Дождь прекратился, долго еще стекая с веток, но едва посветлело, как грохочущий сумрак грозы превратился в сумерки вечера. Он шел к гостинице, свежесть наполняла улицы, ставшие спокойнее и шире. Вопросы, которые он только что задавал себе, показались такими вечными, что стало даже неудобно об этом думать. Он спустился к набережной со спичечный коробок, зажатой доками, и облокотился на перила у памятника первому кораблю, который тоже носил название. На барельефе постамента бородатые плотники с тесьмами на длинных, благообразно расчесанных волосах ворочали бревна мачт и тесали шпангоут, а солдаты в треуголках с фузеями в руках то ли сторожили эту работу от близкого неприятеля, то ли ждали погрузки, почему-то устремив орлиные взоры в противоположную от моря сторону.
Со стороны Никополя и впрямь показался прогулочный катер и водил вздернутым носом, словно принюхиваясь к ветру, гнавшему поверхность Днепра против течения, как бы не решив, приставать ли к причалу здесь или бежать вниз на Голую Пристань.
И все-таки, перебивая испаряющийся хмель, в нем сквозило упрямое сознание, что ему вот-вот открылась такая тайна свободы и любви, которую многие люди ищут всю жизнь и не могут найти, и что с этим делать, он пока не знал. Да и определить ее толком все еще не мог. «Что?» – спрашивал он мысленно и напряженно прислушивался к ответу, к неслышному току древней реки, чтобы переложить их в слова, хоть как-то доступные его разумению.

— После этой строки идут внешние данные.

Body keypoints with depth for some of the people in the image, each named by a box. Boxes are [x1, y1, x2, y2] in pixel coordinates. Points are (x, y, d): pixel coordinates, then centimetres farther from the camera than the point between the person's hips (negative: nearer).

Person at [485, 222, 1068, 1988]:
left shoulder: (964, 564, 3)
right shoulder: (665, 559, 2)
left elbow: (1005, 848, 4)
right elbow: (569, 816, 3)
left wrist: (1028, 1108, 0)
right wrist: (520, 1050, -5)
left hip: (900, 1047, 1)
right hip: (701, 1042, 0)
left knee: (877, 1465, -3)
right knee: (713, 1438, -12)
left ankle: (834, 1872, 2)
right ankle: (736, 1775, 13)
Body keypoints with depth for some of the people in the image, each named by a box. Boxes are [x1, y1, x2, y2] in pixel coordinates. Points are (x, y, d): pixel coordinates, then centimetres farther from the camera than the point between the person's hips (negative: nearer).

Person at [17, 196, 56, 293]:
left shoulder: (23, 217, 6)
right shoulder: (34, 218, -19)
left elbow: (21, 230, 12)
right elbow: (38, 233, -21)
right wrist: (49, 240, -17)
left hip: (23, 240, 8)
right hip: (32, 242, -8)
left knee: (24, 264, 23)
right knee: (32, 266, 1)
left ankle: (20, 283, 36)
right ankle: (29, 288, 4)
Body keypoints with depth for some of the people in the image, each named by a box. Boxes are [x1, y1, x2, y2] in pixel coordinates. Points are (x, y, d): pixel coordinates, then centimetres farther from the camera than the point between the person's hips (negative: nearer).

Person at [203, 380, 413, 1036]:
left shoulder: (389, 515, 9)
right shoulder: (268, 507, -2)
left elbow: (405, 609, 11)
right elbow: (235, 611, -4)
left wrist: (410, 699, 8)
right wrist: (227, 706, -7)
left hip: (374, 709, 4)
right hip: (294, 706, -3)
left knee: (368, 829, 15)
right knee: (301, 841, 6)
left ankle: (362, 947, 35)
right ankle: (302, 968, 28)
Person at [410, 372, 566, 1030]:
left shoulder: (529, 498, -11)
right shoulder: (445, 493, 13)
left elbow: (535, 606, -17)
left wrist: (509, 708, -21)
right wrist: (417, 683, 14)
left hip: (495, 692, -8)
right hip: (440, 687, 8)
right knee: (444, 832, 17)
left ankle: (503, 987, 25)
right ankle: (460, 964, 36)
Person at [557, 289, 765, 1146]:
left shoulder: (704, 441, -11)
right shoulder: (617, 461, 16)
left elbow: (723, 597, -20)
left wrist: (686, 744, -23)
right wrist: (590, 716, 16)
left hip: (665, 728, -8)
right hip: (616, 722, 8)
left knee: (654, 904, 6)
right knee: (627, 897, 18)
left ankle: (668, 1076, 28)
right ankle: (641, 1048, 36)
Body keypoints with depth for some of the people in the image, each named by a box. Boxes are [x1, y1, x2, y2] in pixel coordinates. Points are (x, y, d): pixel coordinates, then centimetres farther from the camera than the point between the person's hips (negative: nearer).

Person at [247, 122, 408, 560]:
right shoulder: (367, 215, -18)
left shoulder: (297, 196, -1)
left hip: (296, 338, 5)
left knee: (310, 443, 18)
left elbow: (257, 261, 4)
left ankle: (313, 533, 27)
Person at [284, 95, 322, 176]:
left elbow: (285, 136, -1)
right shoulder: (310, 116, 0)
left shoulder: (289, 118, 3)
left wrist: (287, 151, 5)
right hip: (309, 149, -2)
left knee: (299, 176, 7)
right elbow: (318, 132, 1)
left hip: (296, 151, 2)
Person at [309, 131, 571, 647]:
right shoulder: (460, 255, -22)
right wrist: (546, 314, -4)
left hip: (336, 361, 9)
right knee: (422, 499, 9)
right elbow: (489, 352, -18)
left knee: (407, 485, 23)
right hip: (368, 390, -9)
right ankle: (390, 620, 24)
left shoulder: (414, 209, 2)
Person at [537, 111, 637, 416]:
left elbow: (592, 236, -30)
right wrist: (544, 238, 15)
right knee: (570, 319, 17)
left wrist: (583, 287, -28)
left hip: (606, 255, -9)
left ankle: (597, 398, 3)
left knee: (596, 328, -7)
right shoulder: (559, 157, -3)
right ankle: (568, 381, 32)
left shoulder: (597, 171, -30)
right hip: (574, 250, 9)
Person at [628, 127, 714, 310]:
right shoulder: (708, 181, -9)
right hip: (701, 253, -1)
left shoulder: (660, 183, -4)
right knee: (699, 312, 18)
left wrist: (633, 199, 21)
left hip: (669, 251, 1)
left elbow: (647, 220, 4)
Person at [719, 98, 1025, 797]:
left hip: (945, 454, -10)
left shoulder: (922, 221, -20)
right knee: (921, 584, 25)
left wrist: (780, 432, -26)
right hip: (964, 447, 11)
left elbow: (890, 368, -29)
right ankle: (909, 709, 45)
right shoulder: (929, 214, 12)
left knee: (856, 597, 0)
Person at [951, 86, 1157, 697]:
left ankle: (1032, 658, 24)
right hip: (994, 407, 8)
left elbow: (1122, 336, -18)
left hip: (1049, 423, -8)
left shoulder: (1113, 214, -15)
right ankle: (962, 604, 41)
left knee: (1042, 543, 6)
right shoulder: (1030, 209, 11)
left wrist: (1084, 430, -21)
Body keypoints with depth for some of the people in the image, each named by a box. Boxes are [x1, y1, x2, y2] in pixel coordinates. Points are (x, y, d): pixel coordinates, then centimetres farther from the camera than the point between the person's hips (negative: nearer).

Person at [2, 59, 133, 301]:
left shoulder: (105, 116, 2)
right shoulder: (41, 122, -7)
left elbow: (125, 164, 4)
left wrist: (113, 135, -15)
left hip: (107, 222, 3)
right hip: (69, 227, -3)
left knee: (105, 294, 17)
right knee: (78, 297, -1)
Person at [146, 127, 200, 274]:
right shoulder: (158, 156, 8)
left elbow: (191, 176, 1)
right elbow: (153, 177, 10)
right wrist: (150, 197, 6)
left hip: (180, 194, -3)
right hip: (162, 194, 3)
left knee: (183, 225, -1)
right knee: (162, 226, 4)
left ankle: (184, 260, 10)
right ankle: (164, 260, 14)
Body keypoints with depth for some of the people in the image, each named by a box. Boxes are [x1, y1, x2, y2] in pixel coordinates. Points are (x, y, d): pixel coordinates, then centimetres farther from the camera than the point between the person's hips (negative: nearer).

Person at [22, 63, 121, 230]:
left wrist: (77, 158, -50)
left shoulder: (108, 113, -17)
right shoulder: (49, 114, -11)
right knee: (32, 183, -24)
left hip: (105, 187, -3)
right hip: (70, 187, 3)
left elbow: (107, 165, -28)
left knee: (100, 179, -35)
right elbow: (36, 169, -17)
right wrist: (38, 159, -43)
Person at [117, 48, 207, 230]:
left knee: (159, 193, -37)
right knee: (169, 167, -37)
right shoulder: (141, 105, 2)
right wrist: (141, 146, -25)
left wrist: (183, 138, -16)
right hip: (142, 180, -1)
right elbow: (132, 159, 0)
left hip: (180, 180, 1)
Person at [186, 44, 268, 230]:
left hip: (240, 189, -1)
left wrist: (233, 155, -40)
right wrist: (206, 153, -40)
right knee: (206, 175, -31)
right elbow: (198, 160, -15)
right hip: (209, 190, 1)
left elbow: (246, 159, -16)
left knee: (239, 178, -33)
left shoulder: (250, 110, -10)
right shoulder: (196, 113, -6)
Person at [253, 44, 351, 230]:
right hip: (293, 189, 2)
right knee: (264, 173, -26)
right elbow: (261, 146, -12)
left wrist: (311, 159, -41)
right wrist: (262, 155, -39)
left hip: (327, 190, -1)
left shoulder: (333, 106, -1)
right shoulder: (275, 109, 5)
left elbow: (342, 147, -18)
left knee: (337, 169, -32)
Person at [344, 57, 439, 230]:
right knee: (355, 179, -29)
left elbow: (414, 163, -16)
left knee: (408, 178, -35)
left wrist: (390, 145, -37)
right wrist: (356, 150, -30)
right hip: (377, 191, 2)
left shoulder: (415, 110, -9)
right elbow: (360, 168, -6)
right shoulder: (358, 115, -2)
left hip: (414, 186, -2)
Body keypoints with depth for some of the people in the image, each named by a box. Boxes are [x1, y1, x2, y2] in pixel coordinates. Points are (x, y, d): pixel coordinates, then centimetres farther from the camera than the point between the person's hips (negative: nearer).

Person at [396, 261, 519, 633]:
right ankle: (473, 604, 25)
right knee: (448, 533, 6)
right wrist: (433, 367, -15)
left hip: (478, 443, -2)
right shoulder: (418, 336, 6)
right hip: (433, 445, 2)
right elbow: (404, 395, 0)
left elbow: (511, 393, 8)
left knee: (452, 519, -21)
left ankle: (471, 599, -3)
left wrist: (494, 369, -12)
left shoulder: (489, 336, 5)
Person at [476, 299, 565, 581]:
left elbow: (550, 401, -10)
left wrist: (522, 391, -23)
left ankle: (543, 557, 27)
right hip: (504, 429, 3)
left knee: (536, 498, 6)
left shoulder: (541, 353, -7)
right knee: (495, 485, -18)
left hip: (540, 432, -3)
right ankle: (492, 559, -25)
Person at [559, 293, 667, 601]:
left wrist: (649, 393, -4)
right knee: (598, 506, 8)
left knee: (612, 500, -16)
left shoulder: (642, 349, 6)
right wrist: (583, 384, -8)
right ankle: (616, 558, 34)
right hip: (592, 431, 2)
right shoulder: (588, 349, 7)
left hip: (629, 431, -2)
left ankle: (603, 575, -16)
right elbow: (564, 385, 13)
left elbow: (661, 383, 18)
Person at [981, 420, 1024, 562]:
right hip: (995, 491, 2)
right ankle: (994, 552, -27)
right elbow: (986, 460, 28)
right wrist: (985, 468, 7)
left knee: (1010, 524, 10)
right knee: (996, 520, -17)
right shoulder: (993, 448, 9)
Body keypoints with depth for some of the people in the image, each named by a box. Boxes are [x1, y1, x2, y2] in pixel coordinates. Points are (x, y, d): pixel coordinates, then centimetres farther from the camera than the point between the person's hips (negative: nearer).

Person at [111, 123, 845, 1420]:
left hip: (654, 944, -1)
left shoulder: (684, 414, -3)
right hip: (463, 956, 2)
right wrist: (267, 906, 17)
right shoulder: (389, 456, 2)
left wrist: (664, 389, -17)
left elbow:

У стенки набережной на черной воде покачивались два окурка, пластиковая бутылка и обрывки водорослей и трав, похожих на махорку. «Не верь, не бойся, не проси», – заклинали, перехлестывая друг друга, высокие истошные голоса, и барабаны сопровождения прошибали стены ночной дискотеки. И, казалось ему, еще одно усилие разума, одно неистовство чувства, и – «тен-дра» – мелодично щелкнет замок, его волшебное звучание останется с ним и то сокровенное, что уже владело им, навсегда изменит его жизнь. За спиной послышался какой-то шепот, и он подумал, что это парочка влюбленных соперничает с каштановым шелестом листвы. На шепот он оглянулся, желая удостовериться в своей правоте, но не успел додумать этого. В голове его вспыхнуло, и на волосах выступило пятно, в свете удаленного фонаря принявшее окраску цветка татарника на пробитом заступом кургане. И туда, откуда просочилась и потекла эта пурпурно-лиловая влага, протиснулся бронзовый голос, как будто в прорезь почтового ящика успели втиснуть письмо, треугольником сложенную похоронку, или кто-то успел вскочить на подножку уходящего вагона, пока торопливо, скручивая браслет, снимали часы и выворачивали карманы парусиновых брюк: «Верь, не бойся…» «…Не…»
«…Верь, не бойся…» – обдало всю его внутренность этим вещим рыком, заглушая все прочие звуки земли. И от этого голоса, как от непривычной ласки, снова где-то далеко в провалинах курганов вздрогнули и качнулись цветки татарника, задохнулся ветер и дунул сам на себя, и степь выгнула спину.
В речной воде тело похолодело и подтянулось. Штанины то вздувались пузырями, то, послушные смене галса, облегали ноги длинными складками. Река то вытаскивала его на стрежень, то подталкивала к берегу – совсем как тот пароходик, который мелькнул ему на прощанье разборчиво освещенной рождественской елью.